Qu’était-ce donc que cette doctrine des druides ? Elle a survécu par fragmens dans les triades bardiques, dans quelques vieilles traditions du pays de Galles, de l’Irlande et de la Bretagne. Ses grandes lignes reparaissent dans le mystère des bardes bretons[3]. « Les âmes, disaient les druides, sortent de l’abîme de la nature, où règne l’implacable fatalité ; mais elles émergent dans Abred, le cercle des transmigrations, où tous les êtres subissent la mort et progressent par la liberté ; enfin, elles atteignent Gwynfyd, le cercle du bonheur, où tout procède de la vie éternelle, où l’âme retrouve son génie primitif et recouvre la mémoire de ses existences précédentes. Quant au cercle de Dieu, Ceugant, océan de l’infini, il enveloppe et contient les trois autres, les soutient de son souffle, les pénètre de sa vie. » Sous sa forme originale, cette conception rappelle la grande doctrine des mystères. Elle dut venir aux druides d’une initiation égyptienne ou orientale. Mais ce qu’il y a d’essentiellement celtique et occidental dans la doctrine des druides, ce qui la marque au coin de la race, c’est le sentiment énergique de la personnalité humaine, c’est son affirmation croissante à mesure qu’elle monte dans les éblouissemens de la lumière divine. Ce génie propre qui fait que chaque âme ne ressemble à aucune autre et poursuit un archétype qu’elle atteindra dans le cercle du bonheur, c’est-à-dire dans son ciel, druides et bardes l’appellent Awen. L’Awen, c’est l’étincelle divine de chaque être, c’est l’inspiration du barde, c’est le génie du prophète.
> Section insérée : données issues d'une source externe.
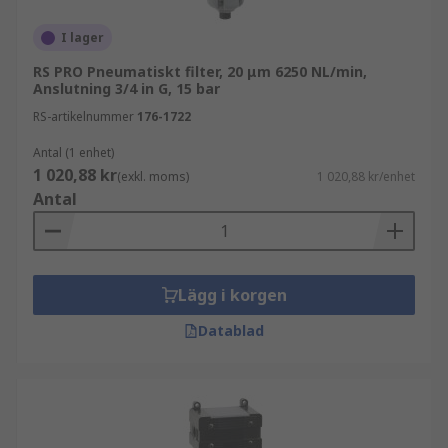
dräneringstyper inklusive automatiska och
manuella för att möta många olika
I lager
filtreringsapplikationer.
RS PRO Pneumatiskt filter, 20 μm 6250 NL/min,
Anslutning 3/4 in G, 15 bar
Vad används pneumatiska filter till?
RS-artikelnummer
176-1722
Pneumatiska filter används i en mängd olika
Antal (1 enhet)
miljöer och industrier såsom medicin, analytisk
1 020,88 kr
(exkl. moms)
1 020,88 kr/enhet
instrumentering, livsmedelsbearbetning, marin
Antal
och luftfart, tillverkning samt livsmedels- och
dryckesförpackning. För att pneumatiska
maskiner ska fungera effektivt måste
komprimerad luft vara ren och fri från vatten och
Lägg i korgen
andra partiklar. Genom att använda pneumatiska
Datablad
filter avlägsnas föroreningar och
komponenternas livslängd ökar.
Primära filter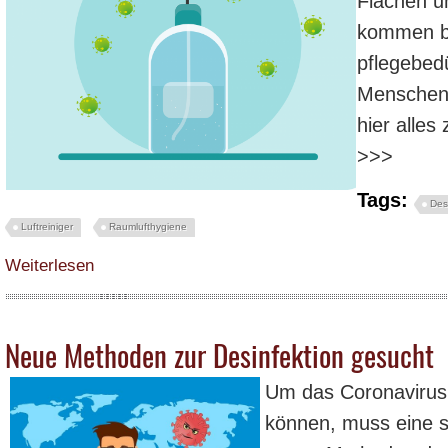
Flächen u
kommen be
pflegebedü
Menschen 
hier alle
>>>
Tags:
Des
Luftreiniger
Raumlufthygiene
über Warum Hände-Desinfektion ein "Muss" ist in Pandemie-Zeiten - Gemei
Weiterlesen
Neue Methoden zur Desinfektion gesucht
Um das Coronavirus
können, muss eine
Sa poursuite ardente précipite la course des grandes âmes à travers les existences, elle devient la raison d’être de la vie, la torche de Gwynfyd allumée dans l’abîme ténébreux d’Abred. Individualité et universalité, sentiment de l’humain et du divin, liberté et sympathie sont les deux traits originaux du génie celtique, le plus vibrant, le plus compréhensif, le plus humain des génies. Ils se retrouvent dans la doctrine des bardes, écho de la sagesse druidique : « Trois choses, disent-ils, sont primitivement contemporaines : l’homme, la liberté et la lumière. » Dans cette hardie triade, les ancêtres de Vercingétorix et de Taliésin ont résumé, comme dans une fanfare, le génie de toute leur race.

L’origine des druides remonte dans la nuit des temps, à l’aube crépusculaire de la race blanche émergeant de ses forêts humides. « Les hommes des chênes sacrés » furent ses premiers sages. Car l’ombre de certains arbres versait la sagesse, leur murmure l’inspiration. Les druidesses sont peut-être plus anciennes encore, s’il faut en croire Aristote, qui fait venir le culte d’Apollon à Délos de prêtresses hyperboréennes. Les druidesses fuient d’abord les libres inspirées, les pythonisses de la forêt. Les druides s’en servirent originairement comme de sujets sensibles, aptes à la clairvoyance, à la divination. Avec le temps, elles s’émancipèrent, se constituèrent en collèges féminins, et, quoique soumises hiérarchiquement à l’autorité des druides, elles agissaient de leur propre mouvement. Il est probable qu’elles favorisèrent l’institution des sacrifices humains qui fut la grande cause de décadence du druidisme. Cette aberration sanguinaire, commune à tous les barbares, fut poussée à l’excès par l’héroïsme même des Gaulois qui trouvaient un plaisir sauvage à défier la mort, à se jeter sous le couteau, par bravade. L’horrible institution trouvait un excitant plus dangereux encore dans l’idée singulière qu’on faisait joie aux ancêtres en leur dépêchant les âmes des vivans et qu’on gagnait ainsi leur protection. Les druides avaient leurs collèges au centre de la Gaule ; les druidesses régnaient seules dans les îles de l’Océan-Atlantique. Leurs règles variaient selon les collèges. A l’île de Sein, elles étaient vouées à une virginité perpétuelle. A l’embouchure de la Loire, au contraire, les prêtresses des Namnètes étaient mariées et visitaient leurs maris furtivement, à la nuit close, sur des barques légères qu’elles conduisaient elles-mêmes. Ailleurs encore, dit Pline, elles ne pouvaient révéler l’avenir qu’à l’homme qui les avait profanées. En somme, les druidesses représentaient la religion de la nature, livrée à tous les caprices de l’instinct et de la passion. D’étranges lueurs sillonnaient ces ténèbres, éclairs de voyantes ou rayons perdus de la vieille sagesse des druides.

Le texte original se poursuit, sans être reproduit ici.